A novel approach to studying the viscosity of water has revealed new insights about the behavior of water molecules and may open pathways for liquid-based electronics.
A team of researchers led by the U.S. Department of Energy's Oak Ridge National Laboratory used a high-resolution inelastic X-ray scattering technique to measure the strong bond involving a hydrogen atom sandwiched between two oxygen atoms. This hydrogen bond is a quantum-mechanical phenomenon responsible for various properties of water, including viscosity, which determines a liquid's resistance to flow or to change shape.
While water is the most abundant substance on Earth, its behavior at a molecular level is not well understood.
"Despite all what we know about water, it is a mysterious, atypical substance that we need to better understand to unlock its vast potential, particularly in information and energy technologies," says Takeshi Egami, University of Tennessee-ORNL Distinguished Scientist/Professor working through the Shull Wollan Center – a Joint Institute for Neutron Sciences, an ORNL-UT partnership.

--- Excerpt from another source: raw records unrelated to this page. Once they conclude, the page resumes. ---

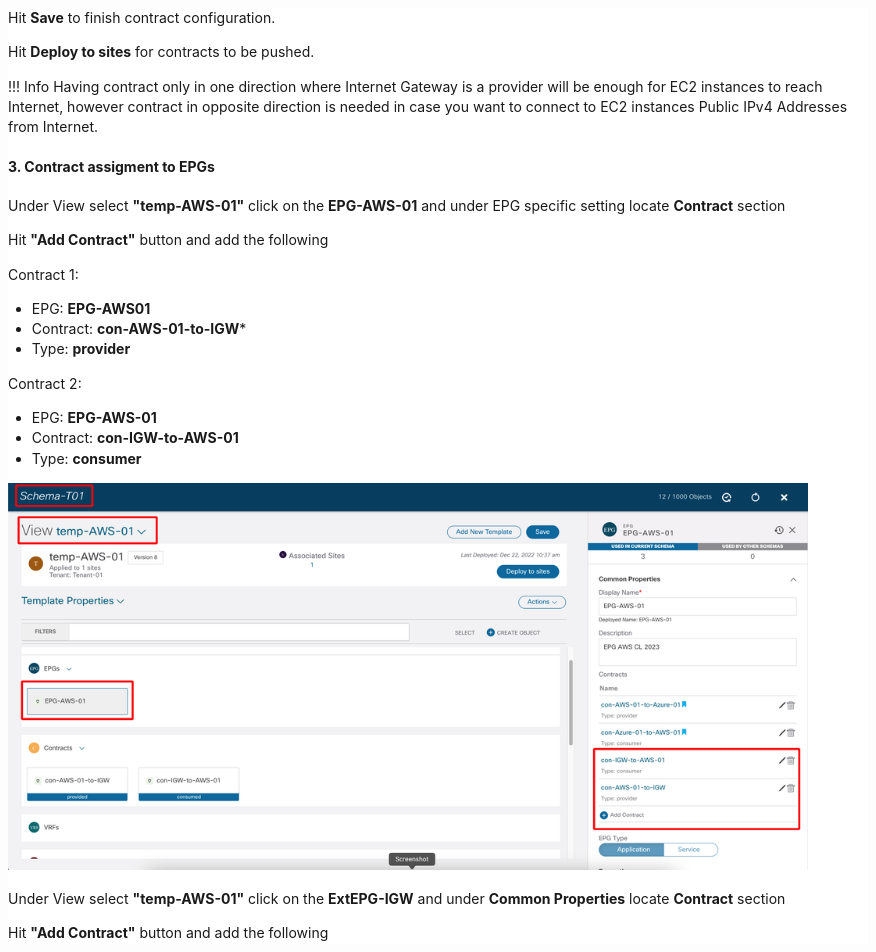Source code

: Hit **Save** to finish contract configuration. 

Hit **Deploy to sites** for contracts to be pushed. 

!!! Info 
    Having contract only in one direction where Internet Gateway is a provider will be enough for EC2 instances to reach Internet, however contract in opposite direction is needed in case you want to connect to EC2 instances Public IPv4 Addresses from Internet. 

#### 3. Contract assigment to EPGs 

Under View select **"temp-AWS-01"** click on the **EPG-AWS-01** and under EPG specific setting locate **Contract** section

Hit **"Add Contract"** button and add the following

Contract 1: 

 - EPG: **EPG-AWS01**
 - Contract: **con-AWS-01-to-IGW***
 - Type: **provider** 

Contract 2: 

 - EPG: **EPG-AWS-01**
 - Contract: **con-IGW-to-AWS-01**
 - Type: **consumer** 

<img src="https://raw.githubusercontent.com/marcinduma/LTRCLD-2557/master/images/image177.png" width = 800>

Under View select **"temp-AWS-01"** click on the **ExtEPG-IGW** and under **Common Properties** locate **Contract** section

Hit **"Add Contract"** button and add the following

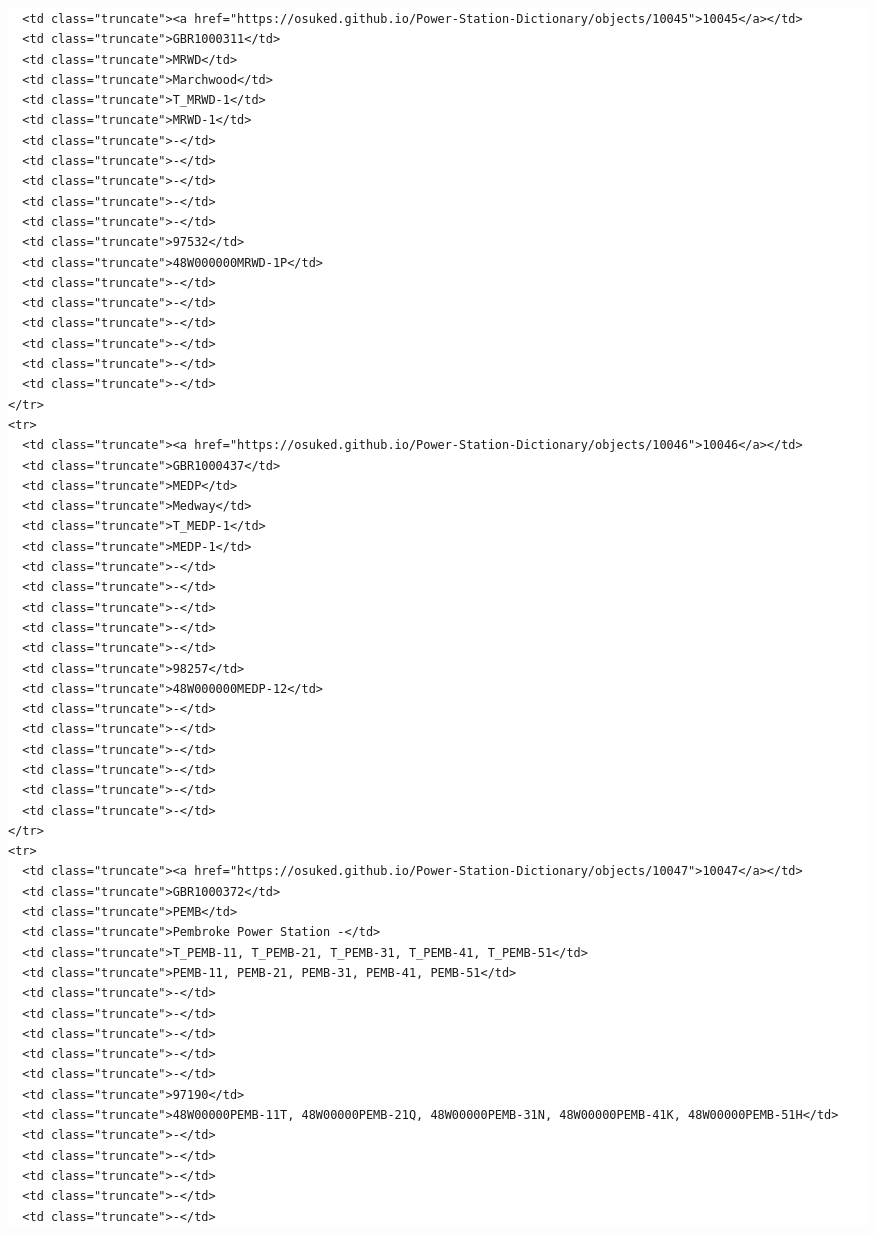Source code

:       <td class="truncate"><a href="https://osuked.github.io/Power-Station-Dictionary/objects/10045">10045</a></td>
      <td class="truncate">GBR1000311</td>
      <td class="truncate">MRWD</td>
      <td class="truncate">Marchwood</td>
      <td class="truncate">T_MRWD-1</td>
      <td class="truncate">MRWD-1</td>
      <td class="truncate">-</td>
      <td class="truncate">-</td>
      <td class="truncate">-</td>
      <td class="truncate">-</td>
      <td class="truncate">-</td>
      <td class="truncate">97532</td>
      <td class="truncate">48W000000MRWD-1P</td>
      <td class="truncate">-</td>
      <td class="truncate">-</td>
      <td class="truncate">-</td>
      <td class="truncate">-</td>
      <td class="truncate">-</td>
      <td class="truncate">-</td>
    </tr>
    <tr>
      <td class="truncate"><a href="https://osuked.github.io/Power-Station-Dictionary/objects/10046">10046</a></td>
      <td class="truncate">GBR1000437</td>
      <td class="truncate">MEDP</td>
      <td class="truncate">Medway</td>
      <td class="truncate">T_MEDP-1</td>
      <td class="truncate">MEDP-1</td>
      <td class="truncate">-</td>
      <td class="truncate">-</td>
      <td class="truncate">-</td>
      <td class="truncate">-</td>
      <td class="truncate">-</td>
      <td class="truncate">98257</td>
      <td class="truncate">48W000000MEDP-12</td>
      <td class="truncate">-</td>
      <td class="truncate">-</td>
      <td class="truncate">-</td>
      <td class="truncate">-</td>
      <td class="truncate">-</td>
      <td class="truncate">-</td>
    </tr>
    <tr>
      <td class="truncate"><a href="https://osuked.github.io/Power-Station-Dictionary/objects/10047">10047</a></td>
      <td class="truncate">GBR1000372</td>
      <td class="truncate">PEMB</td>
      <td class="truncate">Pembroke Power Station -</td>
      <td class="truncate">T_PEMB-11, T_PEMB-21, T_PEMB-31, T_PEMB-41, T_PEMB-51</td>
      <td class="truncate">PEMB-11, PEMB-21, PEMB-31, PEMB-41, PEMB-51</td>
      <td class="truncate">-</td>
      <td class="truncate">-</td>
      <td class="truncate">-</td>
      <td class="truncate">-</td>
      <td class="truncate">-</td>
      <td class="truncate">97190</td>
      <td class="truncate">48W00000PEMB-11T, 48W00000PEMB-21Q, 48W00000PEMB-31N, 48W00000PEMB-41K, 48W00000PEMB-51H</td>
      <td class="truncate">-</td>
      <td class="truncate">-</td>
      <td class="truncate">-</td>
      <td class="truncate">-</td>
      <td class="truncate">-</td>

The team's study, "Seeing Real-Space Dynamics of Liquid Water Through Inelastic X-ray Scattering," published in Science Advances, demonstrates that it is possible to probe real-space, real-time dynamics of water and other liquids. Previous studies have provided snapshots of water's atomic structure, but little is known about how water molecules move.
"The hydrogen bond has a strong effect on the dynamic correlation between molecules as they move through space and time, but so far the data, mostly by optical laser spectroscopy, yielded broad or 'hazy' results with unclear specificity," Egami says.

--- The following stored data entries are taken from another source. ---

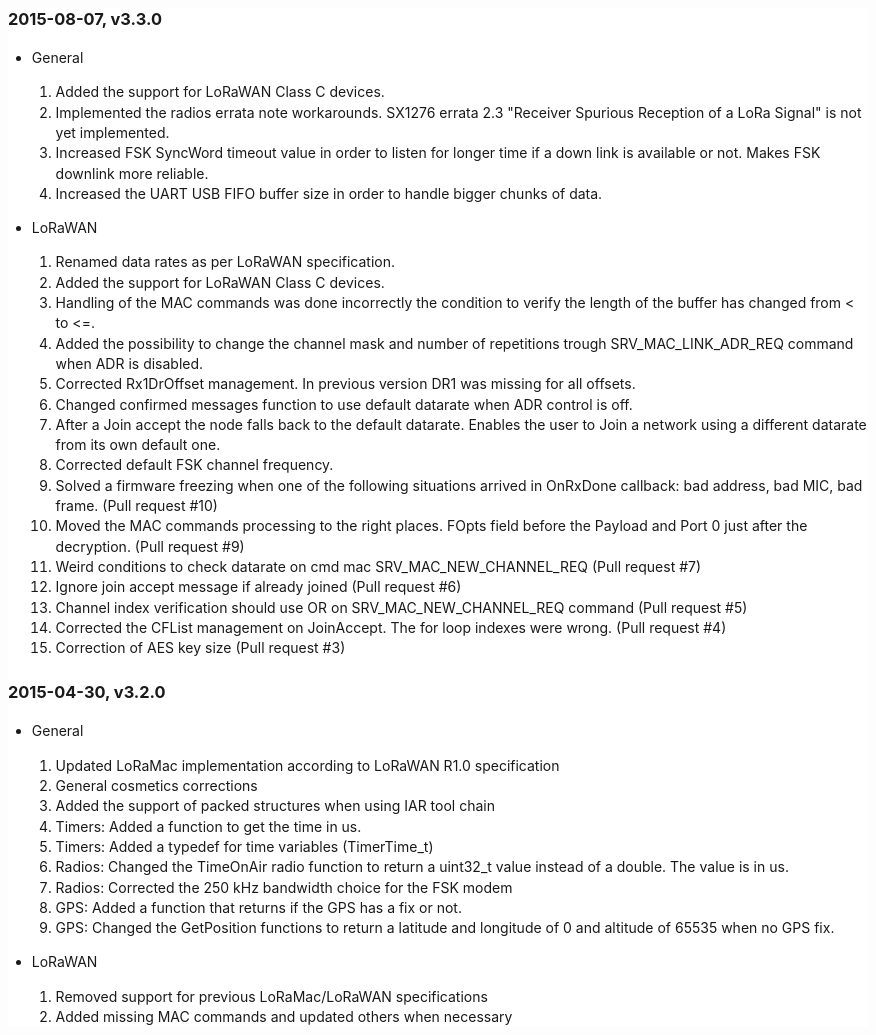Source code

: ### 2015-08-07, v3.3.0

- General

  1. Added the support for LoRaWAN Class C devices.
  2. Implemented the radios errata note workarounds. SX1276 errata 2.3 "Receiver Spurious Reception of a LoRa Signal" is not yet implemented.
  3. Increased FSK SyncWord timeout value in order to listen for longer time if a down link is available or not. Makes FSK downlink more reliable.
  4. Increased the UART USB FIFO buffer size in order to handle bigger chunks of data.

- LoRaWAN
  1. Renamed data rates as per LoRaWAN specification.
  2. Added the support for LoRaWAN Class C devices.
  3. Handling of the MAC commands was done incorrectly the condition to verify the length of the buffer has changed from < to <=.
  4. Added the possibility to change the channel mask and number of repetitions trough SRV_MAC_LINK_ADR_REQ command when ADR is disabled.
  5. Corrected Rx1DrOffset management. In previous version DR1 was missing for all offsets.
  6. Changed confirmed messages function to use default datarate when ADR control is off.
  7. After a Join accept the node falls back to the default datarate. Enables the user to Join a network using a different datarate from its own default one.
  8. Corrected default FSK channel frequency.
  9. Solved a firmware freezing when one of the following situations arrived in OnRxDone callback: bad address, bad MIC, bad frame. (Pull request #10)
  10. Moved the MAC commands processing to the right places. FOpts field before the Payload and Port 0 just after the decryption. (Pull request #9)
  11. Weird conditions to check datarate on cmd mac SRV_MAC_NEW_CHANNEL_REQ (Pull request #7)
  12. Ignore join accept message if already joined (Pull request #6)
  13. Channel index verification should use OR on SRV_MAC_NEW_CHANNEL_REQ command (Pull request #5)
  14. Corrected the CFList management on JoinAccept. The for loop indexes were wrong. (Pull request #4)
  15. Correction of AES key size (Pull request #3)

### 2015-04-30, v3.2.0

- General

  1. Updated LoRaMac implementation according to LoRaWAN R1.0 specification
  2. General cosmetics corrections
  3. Added the support of packed structures when using IAR tool chain
  4. Timers: Added a function to get the time in us.
  5. Timers: Added a typedef for time variables (TimerTime_t)
  6. Radios: Changed the TimeOnAir radio function to return a uint32_t value instead of a double. The value is in us.
  7. Radios: Corrected the 250 kHz bandwidth choice for the FSK modem
  8. GPS: Added a function that returns if the GPS has a fix or not.
  9. GPS: Changed the GetPosition functions to return a latitude and longitude of 0 and altitude of 65535 when no GPS fix.

- LoRaWAN

  1. Removed support for previous LoRaMac/LoRaWAN specifications
  2. Added missing MAC commands and updated others when necessary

For a clearer picture, the joint ORNL-UT team used an advanced X-ray technique known as inelastic X-ray scattering to determine molecular movement. They found that the dynamics of oxygen-to-oxygen bonding between water molecules is, surprisingly, not random but highly coordinated. When the bond between water molecules is disrupted, the strong hydrogen bonds work to maintain a stable environment over a specific period of time.
"We found that the amount of time it takes for a molecule to change its 'neighbor' molecule determines the water's viscosity," Egami says. This new discovery would stimulate further studies on exerting control over the viscosity of other liquids.
Egami views the current work as a springboard to more advanced research that will leverage neutron scattering techniques at the Spallation Neutron Source at ORNL, a DOE Office of Science User Facility, to further determine the origin of viscosity and other dynamic properties of liquids.
The researchers approach could also be used to characterize the molecular behavior and viscosity of ionic, or salty, liquids and other liquid substances, which would aid in the development of new types of semiconductor devices with liquid electrolyte insulating layers, better batteries, and improved lubricants.
Along with Egami, the Science Advances paper's coauthors included Takuya Iwashita and Bin Wu of the Shull Wollan Center and UT; Wei-Ren Chen of the Shull Wollan Center and ORNL; and Satoshi Tsutsui and Alfred Q. R. Baron of the SPring-8/RIKEN, Japan Synchrotron Radiation Research Institute.
The research was funded by DOE's Office of Science. Inelastic x-ray scattering was performed at the SPring-8 synchrotron radiation facility in Japan.